━━ Data records ━━

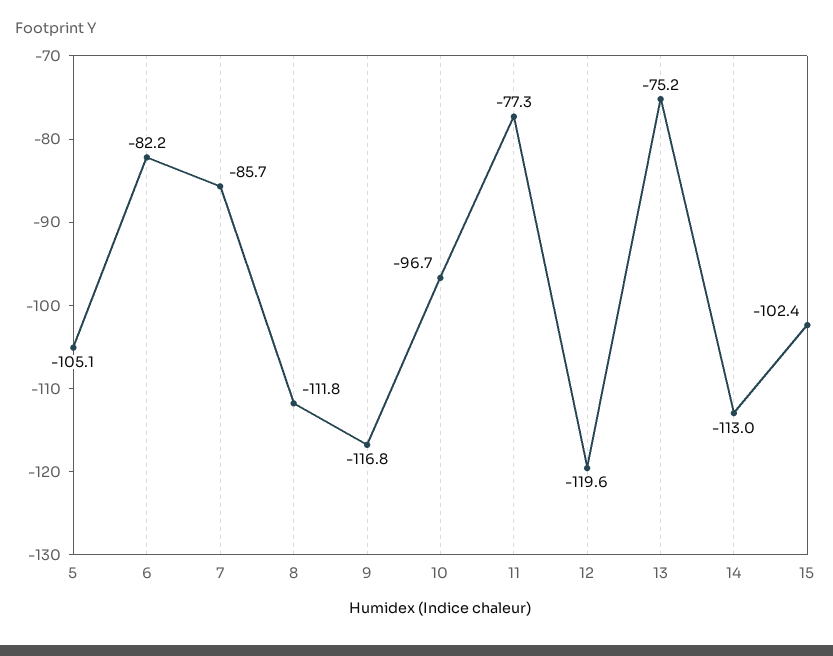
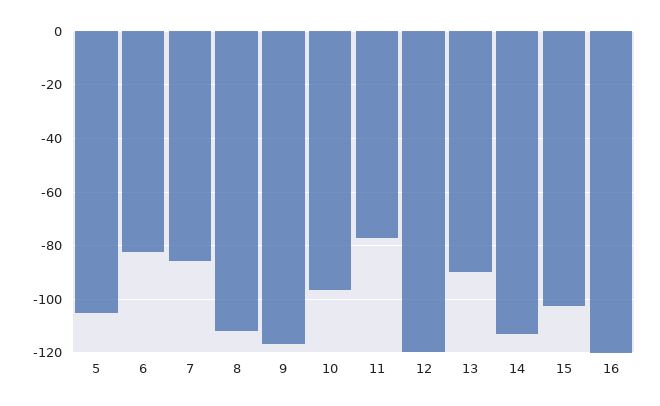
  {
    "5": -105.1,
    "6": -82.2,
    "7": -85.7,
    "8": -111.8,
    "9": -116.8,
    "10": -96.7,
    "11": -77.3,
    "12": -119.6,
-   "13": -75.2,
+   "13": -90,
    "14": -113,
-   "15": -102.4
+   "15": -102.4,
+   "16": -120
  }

━━━
━━ Data records ━━

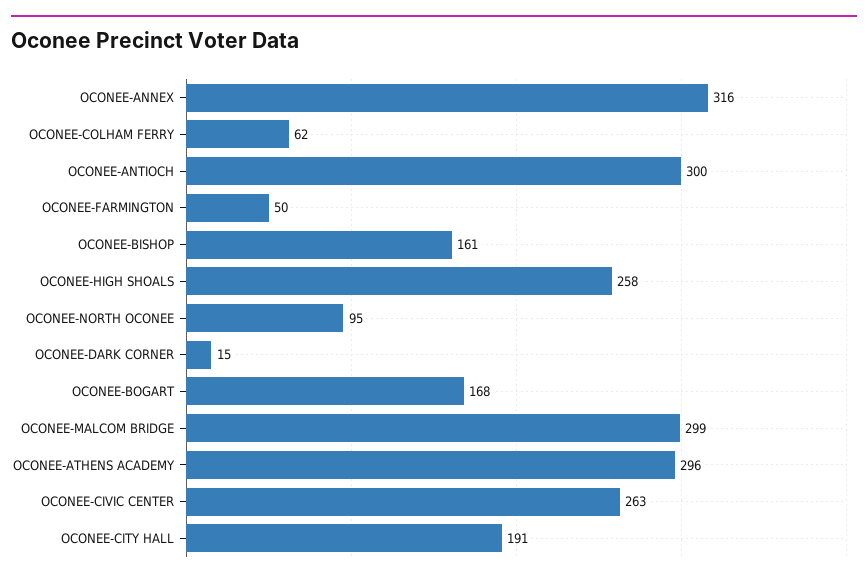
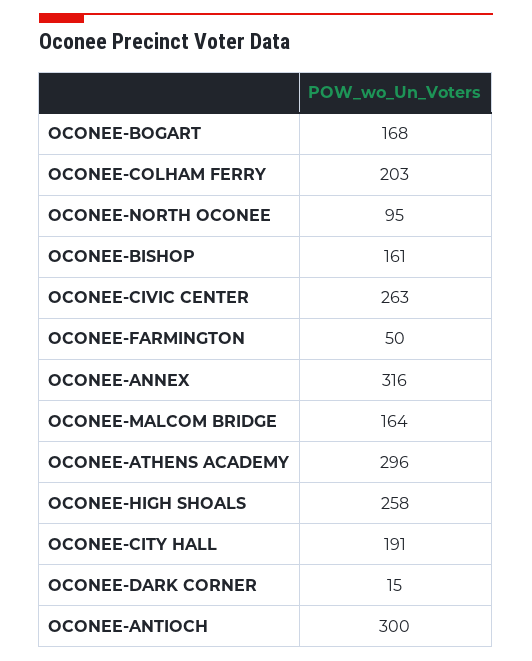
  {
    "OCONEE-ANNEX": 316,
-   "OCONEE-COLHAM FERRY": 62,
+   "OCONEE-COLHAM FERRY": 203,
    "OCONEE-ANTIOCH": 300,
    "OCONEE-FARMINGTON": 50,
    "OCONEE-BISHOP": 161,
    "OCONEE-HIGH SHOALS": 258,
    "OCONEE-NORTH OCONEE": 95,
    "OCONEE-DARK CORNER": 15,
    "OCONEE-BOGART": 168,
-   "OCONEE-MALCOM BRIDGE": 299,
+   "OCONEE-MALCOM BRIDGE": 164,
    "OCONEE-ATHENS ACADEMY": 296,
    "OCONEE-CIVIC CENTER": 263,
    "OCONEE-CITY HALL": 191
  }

━━━

What to produce: Work out how many lines in the records above contain the word "MALCOM", and reply with that number alone.

Solution: 2